The Second Great Awakening, “Evangelicalism,” and Jan 6.

In the aftermath of the January 6 riots at the United States Capitol a flurry of journalistic and scholarly pieces warning about Christian nationalism overtaking orthodox Christianity have been written. Recently some of the writers who issue these warnings have conceded that the movement they fear is largely consigned to Charismatic Pentecostals, but they nonetheless indict “Evangelicals” for not worrying enough about Pentecostal Christian nationalism. Its demonstrably true that the gathered crowds co-opted Christian imagery and symbology to justify their cause, and its undoubtedly true that some in the crowd and among the rioters believed they were acting in a Christian cause to save America. However much this may concern so-called Evangelical scholars, it should not surprise anyone who knows the history of religion in the United States. Since the beginning of the Nineteenth Century millennialism has formed a powerful motivation for civil, political, and social involvement particularly among heterodox forms of North American Protestantism. Since the advent of the republic, post-Protestant groups like Pentecostals have believed it was their mission to bring about the kingdom of God through political and social action. Liberal mainline Protestants believed this as well for much of their history. This essay will focus on the Revivalist millennialism that motivates modern Pentecostal Christian nationalists.

Innovative forms of post-millennialism informed the religious commitments of New England Congregationalists at the beginning of the nineteenth century. The collapse of Puritanism into Transcendentalism, Unitarianism, and various forms of post-Protestant spiritualism in the northern states meant that older forms of post-millennialism articulated by Jonathan Edwards transmogrified in to folk millennialism typified by groups like the second-coming obsessed Millerites, proto-Adventists, and the Latter-Day Saint movement. Folk millennialism drove the Second Great Awakening. Robert Remini commented on the nexus of the occult, heterodox Calvinism, and Romanticism in the Early National United States in his biography of Joseph Smith Jr. “It was a generation of seekers in search of a faith by which they could govern their lives to the satisfaction of the Almighty.” American Evangelicals and adjacent Revivalist groups “believed fervently in Christ’s imminent Second Coming, more so than any generation before or since.” American millennialists insisted that “Armageddon was close at hand…salvation was of immediate concern and need.” Because an event as momentous as the apocalypse was imminent, revivalists and Evangelicals threw off the strictures of older Protestant confessions and waded in to folk beliefs—even magic and spiritualist divination—with gusto. “If amulets and talismans could assist them in their quest for redemption and a better life, so be it.” [1]

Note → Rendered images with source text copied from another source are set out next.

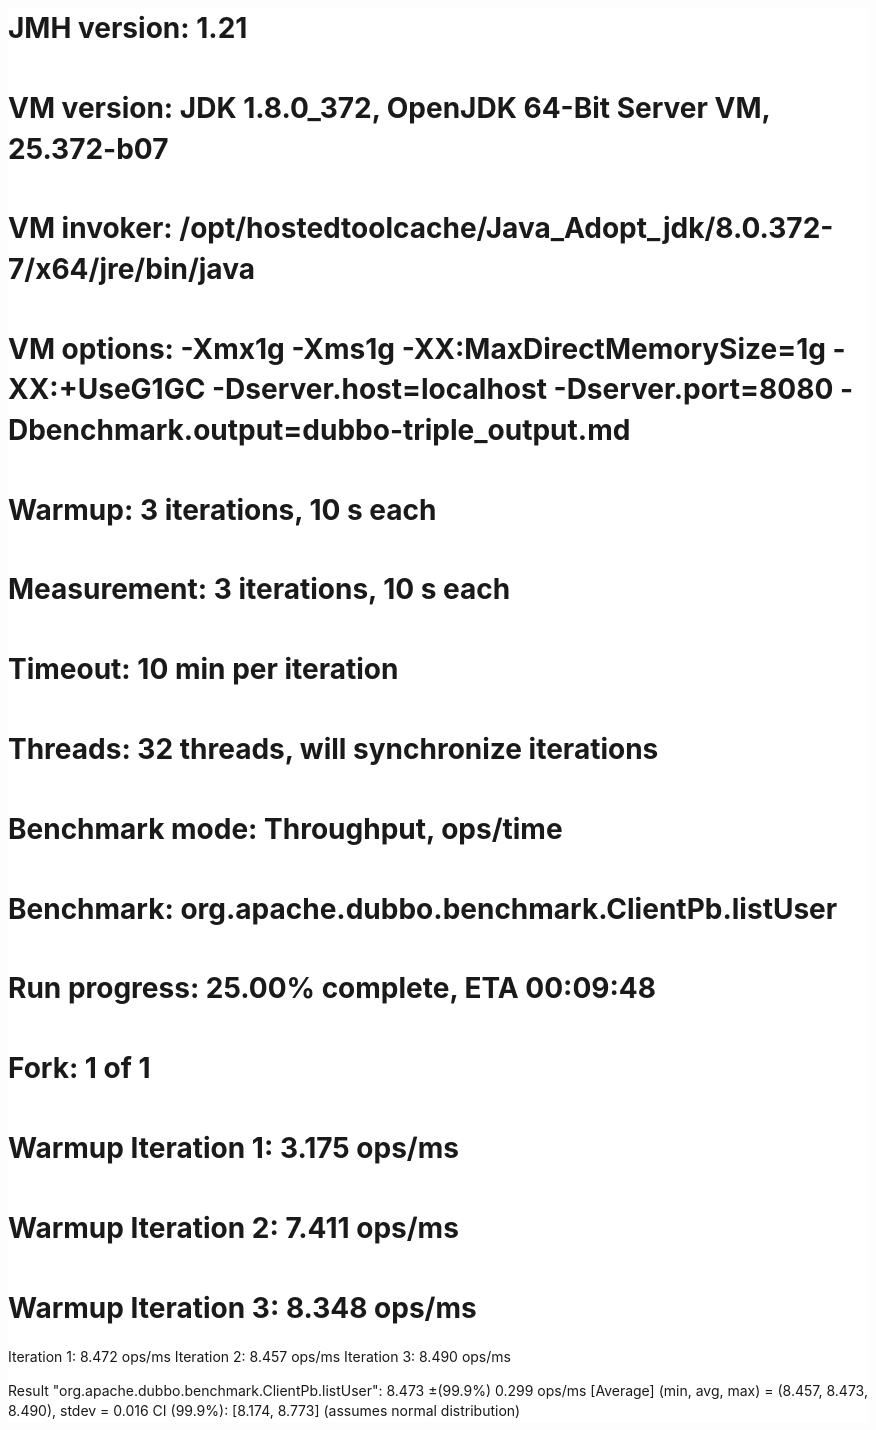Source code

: 
# JMH version: 1.21
# VM version: JDK 1.8.0_372, OpenJDK 64-Bit Server VM, 25.372-b07
# VM invoker: /opt/hostedtoolcache/Java_Adopt_jdk/8.0.372-7/x64/jre/bin/java
# VM options: -Xmx1g -Xms1g -XX:MaxDirectMemorySize=1g -XX:+UseG1GC -Dserver.host=localhost -Dserver.port=8080 -Dbenchmark.output=dubbo-triple_output.md
# Warmup: 3 iterations, 10 s each
# Measurement: 3 iterations, 10 s each
# Timeout: 10 min per iteration
# Threads: 32 threads, will synchronize iterations
# Benchmark mode: Throughput, ops/time
# Benchmark: org.apache.dubbo.benchmark.ClientPb.listUser

# Run progress: 25.00% complete, ETA 00:09:48
# Fork: 1 of 1
# Warmup Iteration   1: 3.175 ops/ms
# Warmup Iteration   2: 7.411 ops/ms
# Warmup Iteration   3: 8.348 ops/ms
Iteration   1: 8.472 ops/ms
Iteration   2: 8.457 ops/ms
Iteration   3: 8.490 ops/ms


Result "org.apache.dubbo.benchmark.ClientPb.listUser":
  8.473 ±(99.9%) 0.299 ops/ms [Average]
  (min, avg, max) = (8.457, 8.473, 8.490), stdev = 0.016
  CI (99.9%): [8.174, 8.773] (assumes normal distribution)
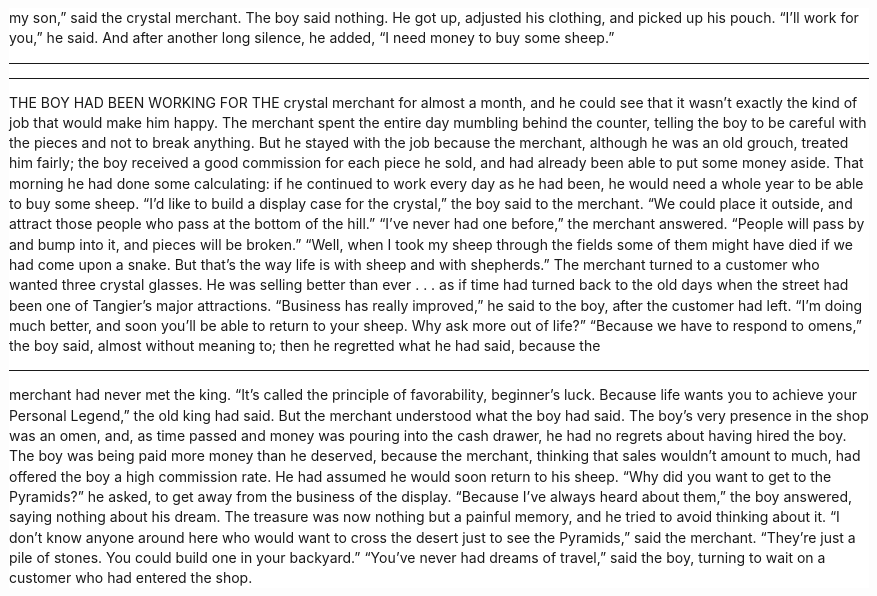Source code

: my son,” said the crystal merchant.
The boy said nothing. He got up, adjusted his clothing, and picked
up his pouch.
“I’ll work for you,” he said.
And after another long silence, he added, “I need money to buy
some sheep.”


---



---

THE BOY HAD BEEN WORKING FOR THE crystal merchant for almost a
month, and he could see that it wasn’t exactly the kind of job that
would make him happy. The merchant spent the entire day
mumbling behind the counter, telling the boy to be careful with the
pieces and not to break anything.
But he stayed with the job because the merchant, although he
was an old grouch, treated him fairly; the boy received a good
commission for each piece he sold, and had already been able to put
some money aside. That morning he had done some calculating: if
he continued to work every day as he had been, he would need a
whole year to be able to buy some sheep.
“I’d like to build a display case for the crystal,” the boy said to the
merchant. “We could place it outside, and attract those people who
pass at the bottom of the hill.”
“I’ve never had one before,” the merchant answered. “People will
pass by and bump into it, and pieces will be broken.”
“Well, when I took my sheep through the fields some of them
might have died if we had come upon a snake. But that’s the way life
is with sheep and with shepherds.”
The merchant turned to a customer who wanted three crystal
glasses. He was selling better than ever . . . as if time had turned
back to the old days when the street had been one of Tangier’s
major attractions.
“Business has really improved,” he said to the boy, after the
customer had left. “I’m doing much better, and soon you’ll be able to
return to your sheep. Why ask more out of life?”
“Because we have to respond to omens,” the boy said, almost
without meaning to; then he regretted what he had said, because the


---

merchant had never met the king.
“It’s called the principle of favorability, beginner’s luck. Because
life wants you to achieve your Personal Legend,” the old king had
said.
But the merchant understood what the boy had said. The boy’s
very presence in the shop was an omen, and, as time passed and
money was pouring into the cash drawer, he had no regrets about
having hired the boy. The boy was being paid more money than he
deserved, because the merchant, thinking that sales wouldn’t
amount to much, had offered the boy a high commission rate. He
had assumed he would soon return to his sheep.
“Why did you want to get to the Pyramids?” he asked, to get away
from the business of the display.
“Because I’ve always heard about them,” the boy answered,
saying nothing about his dream. The treasure was now nothing but a
painful memory, and he tried to avoid thinking about it.
“I don’t know anyone around here who would want to cross the
desert just to see the Pyramids,” said the merchant. “They’re just a
pile of stones. You could build one in your backyard.”
“You’ve never had dreams of travel,” said the boy, turning to wait
on a customer who had entered the shop.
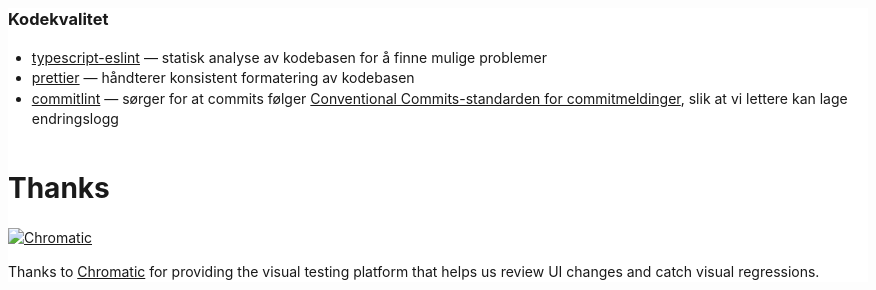 ### Kodekvalitet

- [typescript-eslint](https://typescript-eslint.io/) — statisk analyse av kodebasen for å finne mulige problemer
- [prettier](https://prettier.io/) — håndterer konsistent formatering av kodebasen
- [commitlint](https://commitlint.js.org/) — sørger for at commits følger [Conventional Commits-standarden for commitmeldinger](https://www.conventionalcommits.org/en/v1.0.0/), slik at vi lettere kan lage endringslogg

# Thanks

<a href="https://www.chromatic.com/"><img src="https://user-images.githubusercontent.com/321738/84662277-e3db4f80-af1b-11ea-88f5-91d67a5e59f6.png" width="153" height="30" alt="Chromatic" /></a>

Thanks to [Chromatic](https://www.chromatic.com/) for providing the visual testing platform that helps us review UI changes and catch visual regressions.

Few confessional or traditional Protestants saw any reason to have any irenic relationship with the nascent Revivalists. Charles Hodge, principle of Princeton Seminary, openly scorned revivalism and bragged that Princeton would not place one original—innovative—thought in the head of its graduates. Hodge’s star student and assistant John Williamson Nevin wrote The Anxious Bench, which denounced revivalist practices and beliefs. Bishops of the Episcopal Church, notably Charles P. McIlvaine, William Meade, and John Ravenscroft, also issued denunciations of revivalists. Revivalism as a tradition particularly influenced Holiness Wesleyans, and the provenance of the Pentecostal tradition is a direct consequence of the Second Great Awakening’s millennialism.

The separation of traditional Protestants from Revivalists remained fairly fixed until the Twentieth Century. The rise of “Evangelicalism” as a taxonomy, as a sociology, and as a mechanism for church growth increasingly flattened confessional and doctrinal distinctives following the Fundamentalist/Modernist Controversy. D.G. Hart noted in his The Lost Soul of American Protestantism that the “revivalist Protestant impulse was firmly behind several of the evangelical initiatives of the 1940s” D.G Hart, The Lost Soul of American Protestantism (Lanham, MD: Rowman & Littlefield, 2002), 71). Telemedia in particular sustained Evangelical homogenization. By the end of the Twentieth Century, a Baptist, a Pentecostal, and a Presbyterian might safely attend large Evangelical churches without worrying about their respective doctrinal commitments. That the intellectual and theological unity of “Evangelicalism” was largely ahistorical and socially contrived never seemed problematic for the movement’s devotees. The 2016 and 2020 elections heightened the influence and presence of Revivalists in the Republican political coalition. This triggered fears among neoconservative Evangelical politicos that Christian nationalists—usually folk Revivalists—were a rising new force perverting American Christianity. In fact those groups and their beliefs had been common in North America since the Second Great Awakening.


References

References
1 Robert V. Remini, Joseph Smith (New York: Viking, 2002), 5-6.